Activity =
Sort through the data and copy the lines holding the word "Probleme".

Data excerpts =
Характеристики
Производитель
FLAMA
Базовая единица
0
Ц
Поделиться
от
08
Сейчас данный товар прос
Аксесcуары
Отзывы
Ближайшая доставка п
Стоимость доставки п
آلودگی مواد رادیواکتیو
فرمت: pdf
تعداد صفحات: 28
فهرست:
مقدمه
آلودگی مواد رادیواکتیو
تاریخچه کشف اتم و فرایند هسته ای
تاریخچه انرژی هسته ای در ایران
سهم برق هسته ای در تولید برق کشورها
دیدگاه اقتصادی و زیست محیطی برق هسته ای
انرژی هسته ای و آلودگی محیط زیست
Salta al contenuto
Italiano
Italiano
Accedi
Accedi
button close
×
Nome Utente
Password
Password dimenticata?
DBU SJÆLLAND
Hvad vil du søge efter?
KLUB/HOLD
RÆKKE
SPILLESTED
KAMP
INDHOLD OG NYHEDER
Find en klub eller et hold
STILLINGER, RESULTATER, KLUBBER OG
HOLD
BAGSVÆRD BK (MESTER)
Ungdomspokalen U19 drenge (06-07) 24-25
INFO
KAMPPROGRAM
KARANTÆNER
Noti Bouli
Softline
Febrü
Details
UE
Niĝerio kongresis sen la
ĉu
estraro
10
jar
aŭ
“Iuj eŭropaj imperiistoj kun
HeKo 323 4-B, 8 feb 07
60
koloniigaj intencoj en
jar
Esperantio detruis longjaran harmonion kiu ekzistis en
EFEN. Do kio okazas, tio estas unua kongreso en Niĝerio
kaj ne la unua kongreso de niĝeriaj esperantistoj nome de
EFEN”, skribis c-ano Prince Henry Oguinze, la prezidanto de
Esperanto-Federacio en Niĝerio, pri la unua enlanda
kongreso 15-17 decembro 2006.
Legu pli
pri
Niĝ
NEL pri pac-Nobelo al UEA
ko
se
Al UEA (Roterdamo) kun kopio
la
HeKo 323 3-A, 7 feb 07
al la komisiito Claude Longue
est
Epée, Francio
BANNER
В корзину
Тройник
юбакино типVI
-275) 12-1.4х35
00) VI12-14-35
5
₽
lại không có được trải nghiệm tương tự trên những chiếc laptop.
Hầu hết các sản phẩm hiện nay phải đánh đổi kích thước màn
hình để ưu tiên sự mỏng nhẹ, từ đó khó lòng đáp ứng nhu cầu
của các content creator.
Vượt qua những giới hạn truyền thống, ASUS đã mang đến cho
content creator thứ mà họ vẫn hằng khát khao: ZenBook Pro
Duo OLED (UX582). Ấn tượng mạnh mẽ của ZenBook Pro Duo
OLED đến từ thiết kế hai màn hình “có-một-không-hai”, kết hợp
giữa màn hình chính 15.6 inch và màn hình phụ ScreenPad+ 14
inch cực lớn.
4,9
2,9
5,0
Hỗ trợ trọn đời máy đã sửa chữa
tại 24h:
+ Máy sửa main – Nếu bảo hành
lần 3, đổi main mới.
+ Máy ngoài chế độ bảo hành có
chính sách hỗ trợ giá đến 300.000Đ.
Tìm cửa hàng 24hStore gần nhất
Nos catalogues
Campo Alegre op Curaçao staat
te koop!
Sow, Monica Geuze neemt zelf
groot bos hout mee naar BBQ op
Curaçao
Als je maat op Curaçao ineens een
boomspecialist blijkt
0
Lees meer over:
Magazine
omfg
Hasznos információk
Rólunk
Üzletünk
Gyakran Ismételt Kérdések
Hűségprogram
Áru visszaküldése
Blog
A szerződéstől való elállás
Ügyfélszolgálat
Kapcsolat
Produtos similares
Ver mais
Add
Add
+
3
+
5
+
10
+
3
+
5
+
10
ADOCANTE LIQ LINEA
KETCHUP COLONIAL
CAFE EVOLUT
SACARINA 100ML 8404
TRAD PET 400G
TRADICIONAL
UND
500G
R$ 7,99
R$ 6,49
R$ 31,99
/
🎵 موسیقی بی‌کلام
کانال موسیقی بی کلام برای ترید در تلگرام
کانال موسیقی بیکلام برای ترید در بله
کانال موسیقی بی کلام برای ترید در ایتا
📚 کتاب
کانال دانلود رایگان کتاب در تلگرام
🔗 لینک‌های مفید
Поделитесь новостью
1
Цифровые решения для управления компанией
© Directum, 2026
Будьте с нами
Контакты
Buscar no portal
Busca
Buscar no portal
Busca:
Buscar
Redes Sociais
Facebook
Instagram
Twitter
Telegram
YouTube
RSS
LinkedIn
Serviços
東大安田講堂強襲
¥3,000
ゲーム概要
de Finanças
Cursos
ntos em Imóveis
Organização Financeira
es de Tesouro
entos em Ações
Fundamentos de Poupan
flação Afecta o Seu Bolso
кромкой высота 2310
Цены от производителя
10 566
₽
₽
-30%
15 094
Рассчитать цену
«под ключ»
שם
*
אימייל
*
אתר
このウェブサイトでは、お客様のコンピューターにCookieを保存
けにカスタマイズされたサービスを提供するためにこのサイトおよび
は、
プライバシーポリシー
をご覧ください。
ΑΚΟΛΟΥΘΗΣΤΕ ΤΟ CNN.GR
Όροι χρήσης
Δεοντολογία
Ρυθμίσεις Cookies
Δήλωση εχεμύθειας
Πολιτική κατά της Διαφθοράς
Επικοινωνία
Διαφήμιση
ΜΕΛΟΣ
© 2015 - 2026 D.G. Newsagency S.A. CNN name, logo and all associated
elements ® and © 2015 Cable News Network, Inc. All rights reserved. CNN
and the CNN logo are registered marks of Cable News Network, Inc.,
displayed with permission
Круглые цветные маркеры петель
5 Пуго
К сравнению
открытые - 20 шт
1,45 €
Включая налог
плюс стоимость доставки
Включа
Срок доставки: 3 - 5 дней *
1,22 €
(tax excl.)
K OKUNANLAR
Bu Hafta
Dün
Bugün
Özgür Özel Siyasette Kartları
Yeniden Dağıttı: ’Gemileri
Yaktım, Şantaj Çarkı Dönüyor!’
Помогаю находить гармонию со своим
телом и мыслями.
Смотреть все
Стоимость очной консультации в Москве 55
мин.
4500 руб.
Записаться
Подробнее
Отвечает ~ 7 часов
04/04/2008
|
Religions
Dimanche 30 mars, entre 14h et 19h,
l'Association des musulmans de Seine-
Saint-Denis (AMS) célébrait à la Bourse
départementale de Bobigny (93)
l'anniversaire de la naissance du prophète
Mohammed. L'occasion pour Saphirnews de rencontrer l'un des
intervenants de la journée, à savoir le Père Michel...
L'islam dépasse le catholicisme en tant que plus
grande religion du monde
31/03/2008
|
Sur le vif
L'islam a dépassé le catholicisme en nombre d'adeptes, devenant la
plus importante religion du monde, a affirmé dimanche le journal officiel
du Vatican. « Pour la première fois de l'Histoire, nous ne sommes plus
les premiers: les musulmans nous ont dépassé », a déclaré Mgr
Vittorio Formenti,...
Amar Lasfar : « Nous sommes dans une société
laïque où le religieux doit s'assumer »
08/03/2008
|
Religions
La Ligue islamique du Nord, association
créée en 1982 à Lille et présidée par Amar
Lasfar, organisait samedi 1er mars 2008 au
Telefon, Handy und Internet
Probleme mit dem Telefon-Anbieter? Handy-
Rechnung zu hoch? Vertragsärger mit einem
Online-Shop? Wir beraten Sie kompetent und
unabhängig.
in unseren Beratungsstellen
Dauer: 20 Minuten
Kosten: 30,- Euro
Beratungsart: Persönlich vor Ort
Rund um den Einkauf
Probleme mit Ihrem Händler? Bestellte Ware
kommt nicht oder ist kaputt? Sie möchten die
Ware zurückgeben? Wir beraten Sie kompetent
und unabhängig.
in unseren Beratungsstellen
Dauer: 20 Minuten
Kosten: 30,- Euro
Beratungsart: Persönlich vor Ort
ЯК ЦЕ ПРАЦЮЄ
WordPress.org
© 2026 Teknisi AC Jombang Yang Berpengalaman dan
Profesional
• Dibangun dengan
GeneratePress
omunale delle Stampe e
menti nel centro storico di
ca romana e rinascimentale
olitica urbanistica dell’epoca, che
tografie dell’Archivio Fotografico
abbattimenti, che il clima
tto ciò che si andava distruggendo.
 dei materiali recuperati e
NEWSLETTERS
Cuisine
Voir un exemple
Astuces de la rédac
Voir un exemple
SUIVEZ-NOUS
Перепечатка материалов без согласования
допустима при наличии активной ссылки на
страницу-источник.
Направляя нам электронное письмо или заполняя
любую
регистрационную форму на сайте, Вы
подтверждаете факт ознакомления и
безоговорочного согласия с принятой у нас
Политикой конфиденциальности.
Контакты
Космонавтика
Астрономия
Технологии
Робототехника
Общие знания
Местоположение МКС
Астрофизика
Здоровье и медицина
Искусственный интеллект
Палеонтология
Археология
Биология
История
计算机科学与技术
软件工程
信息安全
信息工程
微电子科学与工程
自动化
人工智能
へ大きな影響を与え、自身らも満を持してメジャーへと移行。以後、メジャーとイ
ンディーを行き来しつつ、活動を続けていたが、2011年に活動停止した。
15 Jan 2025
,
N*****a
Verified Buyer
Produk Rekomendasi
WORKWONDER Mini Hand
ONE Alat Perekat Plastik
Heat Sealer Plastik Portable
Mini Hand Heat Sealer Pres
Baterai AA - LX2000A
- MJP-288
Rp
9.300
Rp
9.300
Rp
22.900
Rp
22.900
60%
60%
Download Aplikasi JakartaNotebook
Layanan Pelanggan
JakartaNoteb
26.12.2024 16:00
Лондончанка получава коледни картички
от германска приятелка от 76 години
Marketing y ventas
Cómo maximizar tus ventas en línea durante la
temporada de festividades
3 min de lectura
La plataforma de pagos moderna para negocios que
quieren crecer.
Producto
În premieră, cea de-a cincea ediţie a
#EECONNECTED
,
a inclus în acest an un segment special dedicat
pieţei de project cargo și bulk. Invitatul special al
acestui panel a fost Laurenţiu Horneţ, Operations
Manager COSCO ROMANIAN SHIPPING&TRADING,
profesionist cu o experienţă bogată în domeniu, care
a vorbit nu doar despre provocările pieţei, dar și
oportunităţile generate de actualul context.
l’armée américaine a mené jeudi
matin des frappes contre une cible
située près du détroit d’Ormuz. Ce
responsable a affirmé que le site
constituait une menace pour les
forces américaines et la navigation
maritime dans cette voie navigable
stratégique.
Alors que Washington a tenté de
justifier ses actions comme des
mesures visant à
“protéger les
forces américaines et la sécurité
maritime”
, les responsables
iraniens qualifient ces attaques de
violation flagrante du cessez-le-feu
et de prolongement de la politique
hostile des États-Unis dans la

Exercise response =
Probleme mit dem Telefon-Anbieter? Handy-
Probleme mit Ihrem Händler? Bestellte Ware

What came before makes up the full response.